Quantifying these proteins makes it possible for evolutionarily-related proteins called homologues to be compared between organisms. The data allows the scientists to answer fundamental questions such as: In what do living organisms invest the most of their resources across all domains? Related proteins conserved during evolution can now be compared quantitatively for the first time.
This is the largest number of proteins that have ever been identified and quantified in the field of proteomics research. 2 million unique peptides from a total of 340,000 proteins have been detected. Peptides are fragments of proteins. The identified protein fragments were assigned to proteins using databases of known and predicted gene products and linked to other known database information. This resulted in an incredible data collection of 8 million data points with 53 million connections between those.
New discoveries
"We were able to prove the existence of assumed but never confirmed proteins. Many proteins were previously only known as predictions, based on the known gene sequence. 93% of the proteins we measured have not yet been experimentally confirmed," explains Johannes Müller.

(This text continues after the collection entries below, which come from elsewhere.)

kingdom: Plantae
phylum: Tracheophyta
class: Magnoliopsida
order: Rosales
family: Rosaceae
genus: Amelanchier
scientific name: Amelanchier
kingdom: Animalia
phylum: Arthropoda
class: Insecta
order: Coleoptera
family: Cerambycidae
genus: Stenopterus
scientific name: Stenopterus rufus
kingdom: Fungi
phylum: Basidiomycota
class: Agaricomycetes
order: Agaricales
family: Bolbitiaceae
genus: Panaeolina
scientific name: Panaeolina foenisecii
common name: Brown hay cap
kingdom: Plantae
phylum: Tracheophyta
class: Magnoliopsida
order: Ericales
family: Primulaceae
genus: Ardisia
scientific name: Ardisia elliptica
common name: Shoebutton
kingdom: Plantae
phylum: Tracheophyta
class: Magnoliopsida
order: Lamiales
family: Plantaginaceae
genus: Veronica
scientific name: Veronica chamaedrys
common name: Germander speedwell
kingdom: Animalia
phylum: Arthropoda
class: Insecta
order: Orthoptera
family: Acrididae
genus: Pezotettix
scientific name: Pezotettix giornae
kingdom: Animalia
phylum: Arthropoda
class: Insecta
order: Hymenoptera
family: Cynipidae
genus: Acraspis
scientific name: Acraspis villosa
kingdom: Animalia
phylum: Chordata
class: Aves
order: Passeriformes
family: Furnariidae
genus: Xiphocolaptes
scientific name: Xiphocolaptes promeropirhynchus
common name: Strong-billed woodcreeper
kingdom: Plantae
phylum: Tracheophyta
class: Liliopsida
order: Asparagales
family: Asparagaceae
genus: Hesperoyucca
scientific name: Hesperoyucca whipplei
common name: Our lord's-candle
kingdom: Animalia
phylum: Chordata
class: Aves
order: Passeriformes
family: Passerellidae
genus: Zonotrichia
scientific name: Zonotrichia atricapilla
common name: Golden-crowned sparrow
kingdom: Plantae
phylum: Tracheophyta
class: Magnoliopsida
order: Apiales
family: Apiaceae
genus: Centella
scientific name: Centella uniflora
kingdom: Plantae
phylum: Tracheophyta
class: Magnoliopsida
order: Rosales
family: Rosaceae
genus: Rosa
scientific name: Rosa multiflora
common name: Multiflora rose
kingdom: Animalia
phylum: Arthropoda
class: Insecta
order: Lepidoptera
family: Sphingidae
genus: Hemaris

It was already known genes exist which are very similar across all domains. These include the genes known to be involved in protein folding, the protein production machinery or the energy metabolism. With the help of the study, the researchers were now able to show that the associated proteins are produced in high concentrations in all organisms. Johannes Müller explains: "It is understandable that the protein folding assistants are essential for the survival of all organisms and therefore would be conserved across domains. To ensure that proteins can perform their specific function they have to be folded into a very individual three-dimensional shape. At this point, the folding assistants help. For example, a receptor protein can only function if it has the proper shape to bind a signalling molecule.”
From the raw data set that is now available, the research community can gain many more insights in the future. Matthias Mann summarizes: "We are providing the public an unprecedented resource of proteomic data to increase biological knowledge. Figuratively speaking: With the proteomic data of 100 different organisms, we have generated new detailed molecular knowledge. Comparable with 100 maps, we can now zoom into many sub-areas and discover new relationships and compare the data with each other. These results are an invalueable resource for any protein researcher who wants to know more about his or her proteins of interest in other organisms, as well as for bioinformaticians who benefit from our raw data and our systems biology findings. Among the large number of still uncharacterised proteins, there are certainly many that are particularly important for life and might therefore be of interest for medicine and the biotechnology to advance ‘chemistry green’".